Pas si élémentaire, la prévention au primaire

« Pour réduire le tabagisme, il suffirait d’informer les enfants des écoles primaires des méfaits de la cigarette, avant qu’ils ne commencent à fumer. Ainsi, en quelques décennies, de futures générations de non-fumeurs mettraient les compagnies de tabac en faillite. »

Ce genre de raisonnement souvent entendu, fort simple, a toutefois un défaut majeur : il ne correspond pas à la réalité. C’est ce qu’ont constaté des chercheurs de la Direction de la Santé publique de Montréal-Centre, après avoir suivi des groupes témoins d’enfants de la 4e, la 5e et la 6e année, certains ayant été sensibilisés en classe aux ravages du tabac, et les autres n’ayant pas reçu ces informations. Or, au bout d’un an, les garçons renseignés étaient trois fois plus nombreux à fumer que leurs camarades n’ayant pas suivi les cours antitabac. Chez les filles, le paradoxe s’est avéré encore plus étonnant : les informées étaient cinq fois plus nombreuses à se laisser tenter par la cigarette!

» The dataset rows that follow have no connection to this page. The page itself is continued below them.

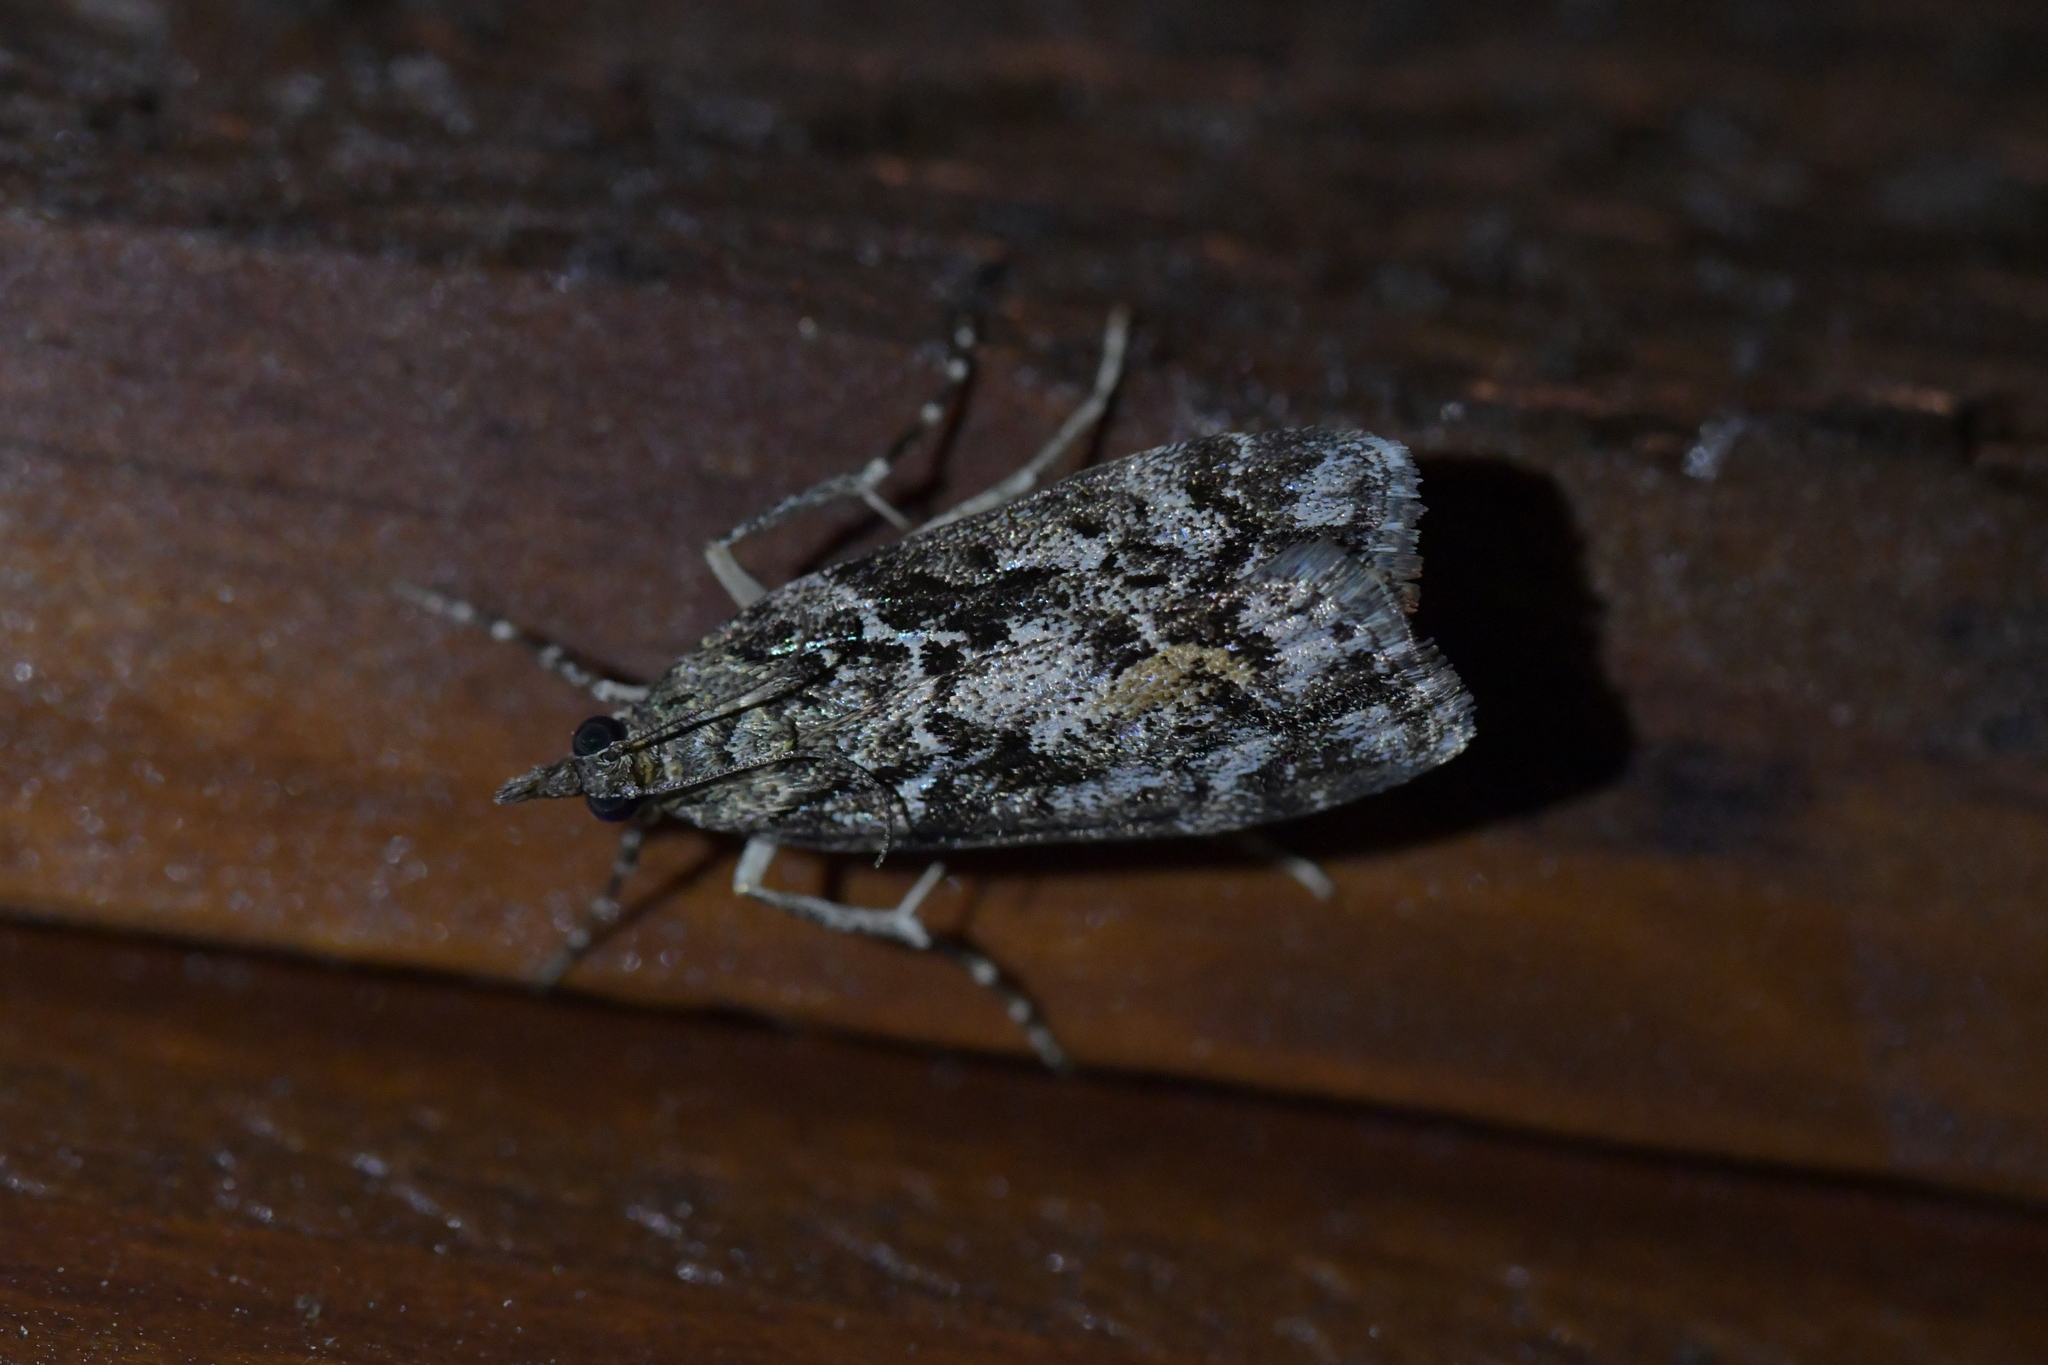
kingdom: Animalia
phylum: Arthropoda
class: Insecta
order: Lepidoptera
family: Crambidae
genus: Eudonia
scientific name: Eudonia submarginalis
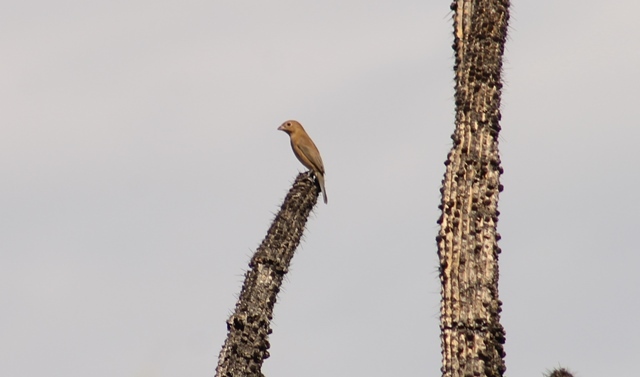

Devant ces résultats pour le moins navrants, les responsables du programme Coeur en santé – Saint-Louis-du-Parc ont décidé de retirer le volet tabac de l’horaire, pour se concentrer sur l’alimentation et l’activité physique, deux volets ayant amélioré les habitudes de vie chez les enfants.

La DSP de Montréal-Centre a aussi organisé un colloque sur la question, les 17 et 18 avril, réunissant des spécialistes de la prévention du tabagisme auprès des enfants, afin de déterminer quelles seraient les options les plus favorables.

Des experts venus d’Ontario, de Californie, du Vermont et de Floride, ont partagé leur savoir-faire avec une centaine de délégués provenant du monde scolaire et de la santé publique du Québec. Les responsables du programme montréalais aux résultats inusités, Lise Renaud et Véronique Déry, ont été réconfortées par les propos de leurs collègues.

Des différences environnementales ayant été remarquées entre les groupes de comparaison, les experts n’ont pu conclure avec certitude que les cours de sensibilisation au méfaits du tabac avaient poussé les enfants à fumer.

Toutefois, ils considèrent que le tabagisme juvénile ne peut être prévenu et diminué qu’au moyen d’un contexte global favorable et cohérent, soit une hausse du prix des cigarettes, l’interdiction stricte de la vente aux mineurs, de même que le bon exemple des professeurs, des parents et des aînés. L’intervention dans les écoles n’est qu’un outil complémentaire, pouvant prendre aussi la forme de programmes d’abandon pour les enfants déjà accrochés, les professeurs et les parents, ont-ils convenu.